# Parents Make My Life Miserable



## oku (Dec 9, 2013)

I should be feeling happy. I earn enough income to take care of myself and a little bit extra for leisure and these are all I need to feel happy. I have no desire for friendship nor love. All I want is to live in a small quiet space.

However, my parents believe I can't be and shouldn't be so because I don't earn as much as my cousins do and I don't have friends. My father barks at me all the time about not having a social life like everybody else. They said they feel bad for me for having a friendless, pathetic life. I told them over and over again that I feel happy as long as I am allowed to have my quite space. They don't accept it and they're absolutely convinced that I'm depressed because of having no friends. But the reality is, most of my sadness comes from my parenting not accepting and appreciating the way I am and constantly interrupting my thoughts.

They think it's their duty to scout me until I am "better." Besides having no friends/relationships, one thing they hold against me most often is my unwillingness to drive a car. I was forced to learn to drive when I was younger. I learned slow and took more lessons than most people before I got my license. I felt really stupid and guilty for having to spend the extra money. After I got my license, my dad would force me to practice driving with him. He's always criticizes me my skills. One day, while he was nagging me behind the wheels, I crushed his car. I believe my driving phobia was formed at that time. After that, I stopped driving and they also quit forcing me to for a while because we couldn't afford me crashing another car. I have nightmares of car accidents a few times each year since then.

However, since I got my jobs and started bringing extra cash home, they've been trying to convince me to drive again. Even though, I could get to work perfectly fine with my bike and public transportation. The happiest time for me is when I go to work and on my way home--being able to day dream by myself. Sadly, my bike was stolen earlier this week. I felt terrible about this. Instead of comforting me for my lost, my parents quickly takes the opportunity to remind me about how unfortunate I am for not being able to drive. They believe this is the chance to make me "normal." They think somehow learning to drive would transform me. They're going to keep nagging me until I take a driving lesson.

I have told them this is my life and my money and I don't want to spend it on something that make myself unhappy. There are plenty of stuff that makes my happy that I'd love to buy, but I didn't do so to grow my saving so I can soon have enough money to move out the house and finally have my own life. 

There are only two paths: either take a driving lesson to feel terrified and depressed or escape from the house to make my parents go insane.

I know it's kind of silly to have suicidal thoughts over such thing. Many others suffer much more than I am. But honestly I just want to disappear. I am too weak to face such simple challenge like driving..:crying:


----------



## S a m (Jan 5, 2015)

I don't blame you for not wanting to drive...especially in west SGV. I would know lol.

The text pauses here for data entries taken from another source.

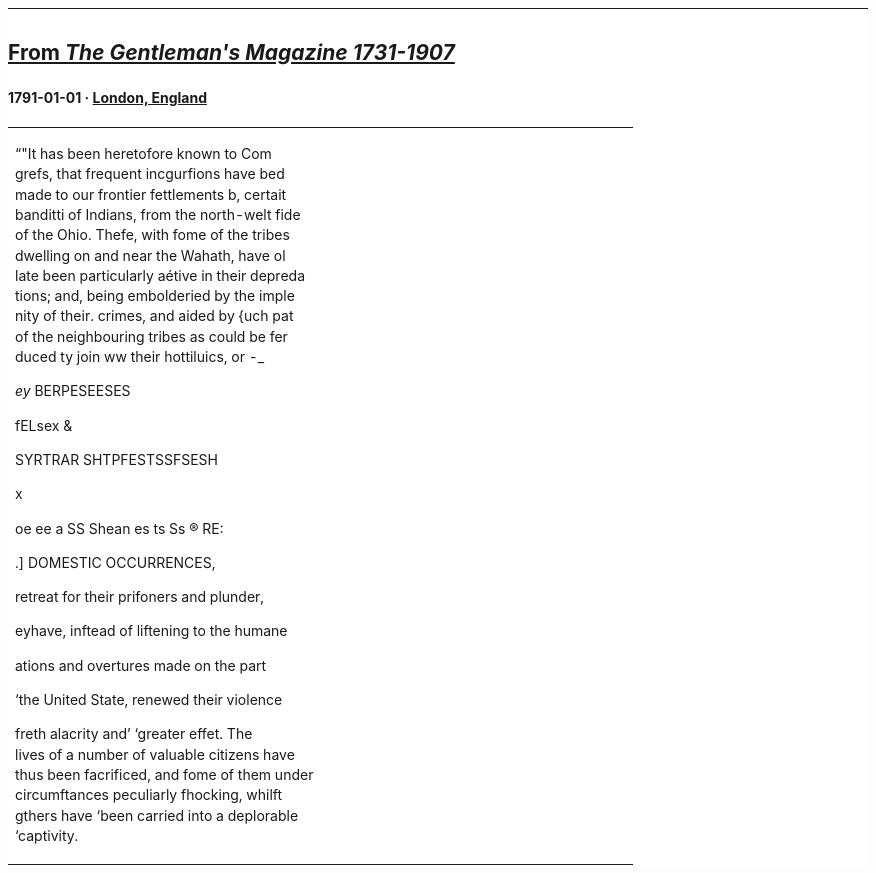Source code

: </td>
</tr></table>

---

## [From _The Gentleman's Magazine 1731-1907_](https://archive.org/details/sim_gentlemans-magazine_1791-01_61_1/page/n81/mode/1up?view=theater)

#### 1791-01-01 &middot; [London, England](http://dbpedia.org/resource/London)

<table style="width: 100%;"><tr><td style="width: 50%">

  
  
“&quot;It has been heretofore known to Com  
grefs, that frequent incgurfions have bed  
made to our frontier fettlements b, certait  
banditti of Indians, from the north-welt fide  
of the Ohio. Thefe, with fome of the tribes  
dwelling on and near the Wahath, have ol  
late been particularly aétive in their depreda  
tions; and, being embolderied by the imple  
nity of their. crimes, and aided by {uch pat  
of the neighbouring tribes as could be fer  
duced ty join ww their hottiluics, or -_  
  
_ey_ BERPESEESES  
  
  
  
  
  
  
  
fELsex &amp;  
  
SYRTRAR SHTPFESTSSFSESH  
  
x  
  
oe ee a SS Shean es ts Ss ® RE:  
  
.] DOMESTIC OCCURRENCES,  
  
retreat for their prifoners and plunder,  
  
eyhave, inftead of liftening to the humane  
  
ations and overtures made on the part  
  
‘the United State, renewed their violence  
  
freth alacrity and’ ‘greater effet. The  
lives of a number of valuable citizens have  
thus been facrificed, and fome of them under  
circumftances peculiarly fhocking, whilft  
gthers have ‘been carried into a deplorable  
‘captivity.  
  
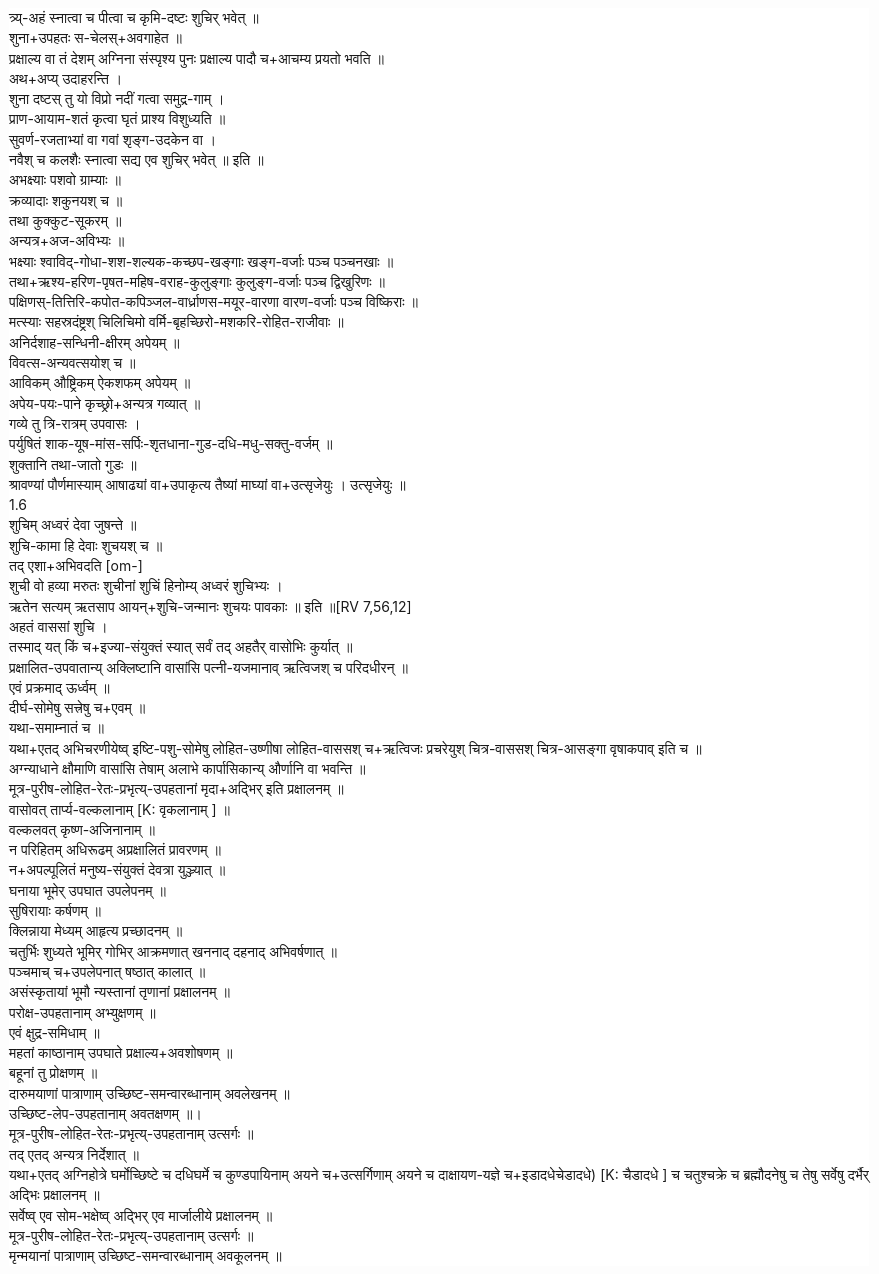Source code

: त्र्य्-अहं स्नात्वा च पीत्वा च कृमि-दष्टः शुचिर् भवेत् ॥  
शुना+उपहतः स-चेलस्+अवगाहेत ॥  
प्रक्षाल्य वा तं देशम् अग्निना संस्पृश्य पुनः प्रक्षाल्य पादौ च+आचम्य प्रयतो भवति ॥  
अथ+अप्य् उदाहरन्ति ।  
शुना दष्टस् तु यो विप्रो नदीं गत्वा समुद्र-गाम् ।  
प्राण-आयाम-शतं कृत्वा घृतं प्राश्य विशुध्यति ॥  
सुवर्ण-रजताभ्यां वा गवां शृङ्ग-उदकेन वा ।  
नवैश् च कलशैः स्नात्वा सद्य एव शुचिर् भवेत् ॥ इति ॥  
अभक्ष्याः पशवो ग्राम्याः ॥  
क्रव्यादाः शकुनयश् च ॥  
तथा कुक्कुट-सूकरम् ॥  
अन्यत्र+अज-अविभ्यः ॥  
भक्ष्याः श्वाविद्-गोधा-शश-शल्यक-कच्छप-खङ्गाः खङ्ग-वर्जाः पञ्च पञ्चनखाः ॥  
तथा+ऋश्य-हरिण-पृषत-महिष-वराह-कुलुङ्गाः कुलुङ्ग-वर्जाः पञ्च द्विखुरिणः ॥  
पक्षिणस्-तित्तिरि-कपोत-कपिञ्जल-वार्ध्राणस-मयूर-वारणा वारण-वर्जाः पञ्च विष्किराः ॥  
मत्स्याः सहस्रदंष्ट्रश् चिलिचिमो वर्मि-बृहच्छिरो-मशकरि-रोहित-राजीवाः ॥  
अनिर्दशाह-सन्धिनी-क्षीरम् अपेयम् ॥  
विवत्स-अन्यवत्सयोश् च ॥  
आविकम् औष्ट्रिकम् ऐकशफम् अपेयम् ॥  
अपेय-पयः-पाने कृच्छ्रो+अन्यत्र गव्यात् ॥  
गव्ये तु त्रि-रात्रम् उपवासः ।  
पर्युषितं शाक-यूष-मांस-सर्पिः-शृतधाना-गुड-दधि-मधु-सक्तु-वर्जम् ॥  
शुक्तानि तथा-जातो गुडः ॥  
श्रावण्यां पौर्णमास्याम् आषाढ्यां वा+उपाकृत्य तैष्यां माघ्यां वा+उत्सृजेयुः । उत्सृजेयुः ॥  
1.6  
शुचिम् अध्वरं देवा जुषन्ते ॥  
शुचि-कामा हि देवाः शुचयश् च ॥  
तद् एशा+अभिवदति [om-]   
शुची वो हव्या मरुतः शुचीनां शुचिं हिनोम्य् अध्वरं शुचिभ्यः ।  
ऋतेन सत्यम् ऋतसाप आयन्+शुचि-जन्मानः शुचयः पावकाः ॥ इति ॥[RV 7,56,12]   
अहतं वाससां शुचि ।  
तस्माद् यत् किं च+इज्या-संयुक्तं स्यात् सर्वं तद् अहतैर् वासोभिः कुर्यात् ॥  
प्रक्षालित-उपवातान्य् अक्लिष्टानि वासांसि पत्नी-यजमानाव् ऋत्विजश् च परिदधीरन् ॥  
एवं प्रक्रमाद् ऊर्ध्वम् ॥  
दीर्घ-सोमेषु सत्त्रेषु च+एवम् ॥  
यथा-समाम्नातं च ॥  
यथा+एतद् अभिचरणीयेष्व् इष्टि-पशु-सोमेषु लोहित-उष्णीषा लोहित-वाससश् च+ऋत्विजः प्रचरेयुश् चित्र-वाससश् चित्र-आसङ्गा वृषाकपाव् इति च ॥  
अग्न्याधाने क्षौमाणि वासांसि तेषाम् अलाभे कार्पासिकान्य् और्णानि वा भवन्ति ॥  
मूत्र-पुरीष-लोहित-रेतः-प्रभृत्य्-उपहतानां मृदा+अद्भिर् इति प्रक्षालनम् ॥  
वासोवत् तार्प्य-वल्कलानाम् [K: वृकलानाम् ] ॥   
वल्कलवत् कृष्ण-अजिनानाम् ॥  
न परिहितम् अधिरूढम् अप्रक्षालितं प्रावरणम् ॥  
न+अपल्पूलितं मनुष्य-संयुक्तं देवत्रा युञ्ज्यात् ॥  
घनाया भूमेर् उपघात उपलेपनम् ॥  
सुषिरायाः कर्षणम् ॥  
क्लिन्नाया मेध्यम् आहृत्य प्रच्छादनम् ॥  
चतुर्भिः शुध्यते भूमिर् गोभिर् आक्रमणात् खननाद् दहनाद् अभिवर्षणात् ॥  
पञ्चमाच् च+उपलेपनात् षष्ठात् कालात् ॥  
असंस्कृतायां भूमौ न्यस्तानां तृणानां प्रक्षालनम् ॥  
परोक्ष-उपहतानाम् अभ्युक्षणम् ॥  
एवं क्षुद्र-समिधाम् ॥  
महतां काष्ठानाम् उपघाते प्रक्षाल्य+अवशोषणम् ॥  
बहूनां तु प्रोक्षणम् ॥  
दारुमयाणां पात्राणाम् उच्छिष्ट-समन्वारब्धानाम् अवलेखनम् ॥  
उच्छिष्ट-लेप-उपहतानाम् अवतक्षणम् ॥।  
मूत्र-पुरीष-लोहित-रेतः-प्रभृत्य्-उपहतानाम् उत्सर्गः ॥  
तद् एतद् अन्यत्र निर्देशात् ॥  
यथा+एतद् अग्निहोत्रे घर्मोच्छिष्टे च दधिघर्मे च कुण्डपायिनाम् अयने च+उत्सर्गिणाम् अयने च दाक्षायण-यज्ञे च+इडादधेचेडादधे) [K: चैडादधे ] च चतुश्चक्रे च ब्रह्मौदनेषु च तेषु सर्वेषु दर्भैर् अद्भिः प्रक्षालनम् ॥   
सर्वेष्व् एव सोम-भक्षेष्व् अद्भिर् एव मार्जालीये प्रक्षालनम् ॥  
मूत्र-पुरीष-लोहित-रेतः-प्रभृत्य्-उपहतानाम् उत्सर्गः ॥  
मृन्मयानां पात्राणाम् उच्छिष्ट-समन्वारब्धानाम् अवकूलनम् ॥  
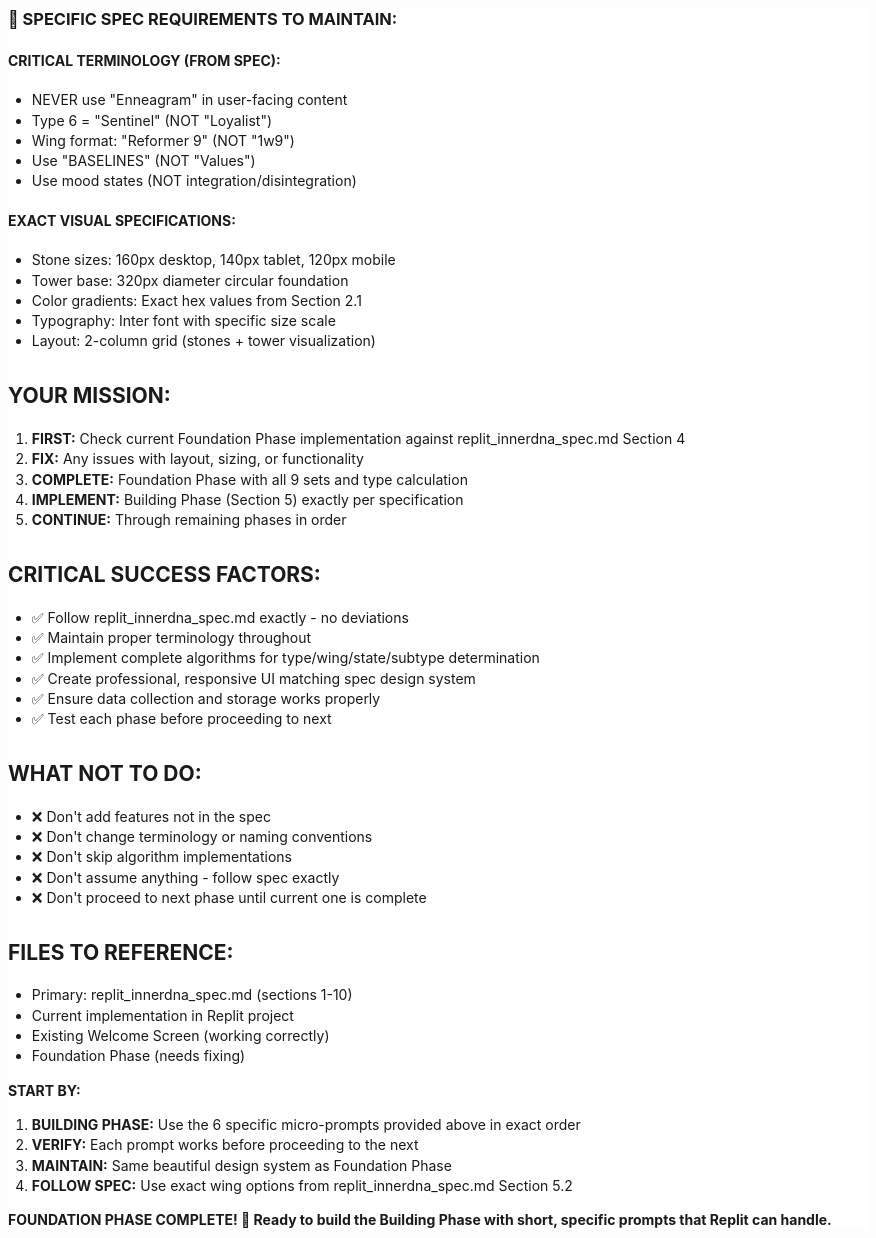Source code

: ### **🎯 SPECIFIC SPEC REQUIREMENTS TO MAINTAIN:**

#### **CRITICAL TERMINOLOGY (FROM SPEC):**
- NEVER use "Enneagram" in user-facing content
- Type 6 = "Sentinel" (NOT "Loyalist")  
- Wing format: "Reformer 9" (NOT "1w9")
- Use "BASELINES" (NOT "Values")
- Use mood states (NOT integration/disintegration)

#### **EXACT VISUAL SPECIFICATIONS:**
- Stone sizes: 160px desktop, 140px tablet, 120px mobile
- Tower base: 320px diameter circular foundation
- Color gradients: Exact hex values from Section 2.1
- Typography: Inter font with specific size scale
- Layout: 2-column grid (stones + tower visualization)

## **YOUR MISSION:**

1. **FIRST:** Check current Foundation Phase implementation against replit_innerdna_spec.md Section 4
2. **FIX:** Any issues with layout, sizing, or functionality 
3. **COMPLETE:** Foundation Phase with all 9 sets and type calculation
4. **IMPLEMENT:** Building Phase (Section 5) exactly per specification
5. **CONTINUE:** Through remaining phases in order

## **CRITICAL SUCCESS FACTORS:**

- ✅ Follow replit_innerdna_spec.md exactly - no deviations
- ✅ Maintain proper terminology throughout  
- ✅ Implement complete algorithms for type/wing/state/subtype determination
- ✅ Create professional, responsive UI matching spec design system
- ✅ Ensure data collection and storage works properly
- ✅ Test each phase before proceeding to next

## **WHAT NOT TO DO:**

- ❌ Don't add features not in the spec
- ❌ Don't change terminology or naming conventions
- ❌ Don't skip algorithm implementations
- ❌ Don't assume anything - follow spec exactly
- ❌ Don't proceed to next phase until current one is complete

## **FILES TO REFERENCE:**
- Primary: replit_innerdna_spec.md (sections 1-10)
- Current implementation in Replit project
- Existing Welcome Screen (working correctly)
- Foundation Phase (needs fixing)

**START BY:** 
1. **BUILDING PHASE:** Use the 6 specific micro-prompts provided above in exact order
2. **VERIFY:** Each prompt works before proceeding to the next
3. **MAINTAIN:** Same beautiful design system as Foundation Phase
4. **FOLLOW SPEC:** Use exact wing options from replit_innerdna_spec.md Section 5.2

**FOUNDATION PHASE COMPLETE! 🎉 Ready to build the Building Phase with short, specific prompts that Replit can handle.**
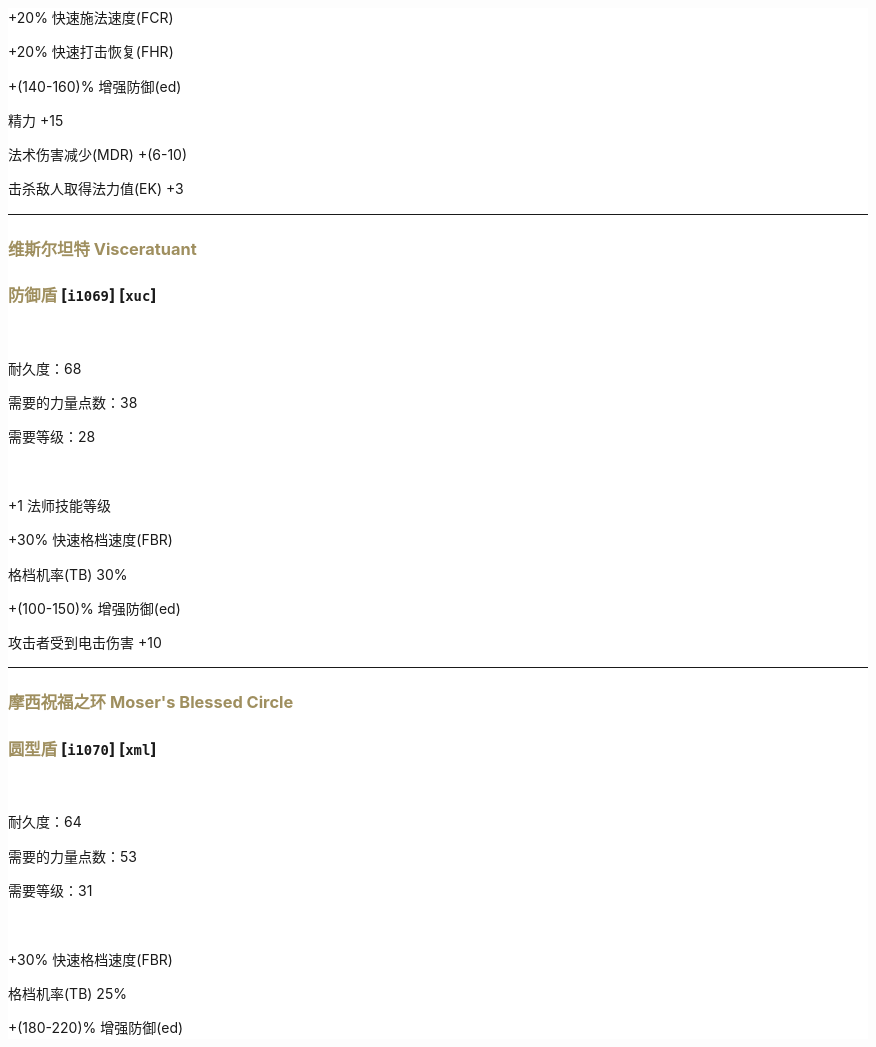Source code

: +20% 快速施法速度(FCR)

+20% 快速打击恢复(FHR)

+(140-160)% 增强防御(ed)

精力 +15

法术伤害减少(MDR) +(6-10)

击杀敌人取得法力值(EK) +3


----------------------

### <font color=#9f8f5f>维斯尔坦特 Visceratuant</font>

### <font color=#9f8f5f>防御盾</font> [`i1069`] [`xuc`]

<br/>

耐久度：68

需要的力量点数：38

需要等级：28

<br/>

+1 法师技能等级

+30% 快速格档速度(FBR)

格档机率(TB) 30%

+(100-150)% 增强防御(ed)

攻击者受到电击伤害 +10


----------------------

### <font color=#9f8f5f>摩西祝福之环 Moser's Blessed Circle</font>

### <font color=#9f8f5f>圆型盾</font> [`i1070`] [`xml`]

<br/>

耐久度：64

需要的力量点数：53

需要等级：31

<br/>

+30% 快速格档速度(FBR)

格档机率(TB) 25%

+(180-220)% 增强防御(ed)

Nah but jokes aside like you said it's your money and you decide what you want to do with it. That'd be ridiculous to waste your own money on something you absolutely don't even want to do. I know a lot of people that just aren't comfortable driving and I don't blame them and honestly I think it's best to not have someone so anxious about driving behind a wheel because that'll only lead to accidents. Well I guess you'll just have to learn to ignore their nagging about it until you either buy another bike or move out.


----------



## lostinlife (Jun 2, 2010)

My sympathies for your family problems. Any time parents don't support their children, it's tough. I don't think it's silly to feel mental anguish over it because your parents are supposed to be your primary support system and when they don't support you it's pretty devastating, no matter how "small" the issue looks from the outside. 

Unfortunately, as long as you live with your parents, they're always going to have some form of control over your life. Your second option seems the best: Keep saving money from your job to move out. From someone else who has driving anxiety and hates driving, driving isn't simple and you need to be in the right state of mind to learn it. More power to you if you can build a life where you never have to drive, but I hope one day you can come back to that skill and learn it so the fear doesn't rule your life. You shouldn't do it for your parents though, you have to do it for you. If you're not ready, you shouldn't force yourself into it.


----------



## oku (Dec 9, 2013)

They know I am cheap and wanted to save every penny possible. So they're going to pay for the lessons and a new car. I told them it's going to make me terribly guilty and I would consider it's a debt. Not to mention the additional stress I need to endorse for driving "somebody else'" car (because it's not paid by my money). Apparently they don't give a crap about how I feel, they think I was just making up excuses to avoid taking responsibility.


----------



## PierceTheVeil (Feb 9, 2013)

Hi my mom makes me feel the same way, with wanting move out because of the tension we have. But, I know you've heard this before but the reason why they are concerned is because yiu are there child. I think maybe the resin why they want you to learn so bad is because they want to make sure you will be safe when you move out. It is sad that they don't accept you for you, my mom doesn't either. And they won't listen, but from what I've learned is that no one is prefect and we can't make someone change their ways for us. So I know it's hard but slowly you have to face the fact that they wont accept you, BUT that's not a bad thing. It's amazing that you are who you are and, don't let them get you down if they want you to be a different way. Try to keep a journal or something and record your thoughts to relieve stress. And then cope with it until you have enough money too move out. I really hope this helps and that's everything works out for you!!


----------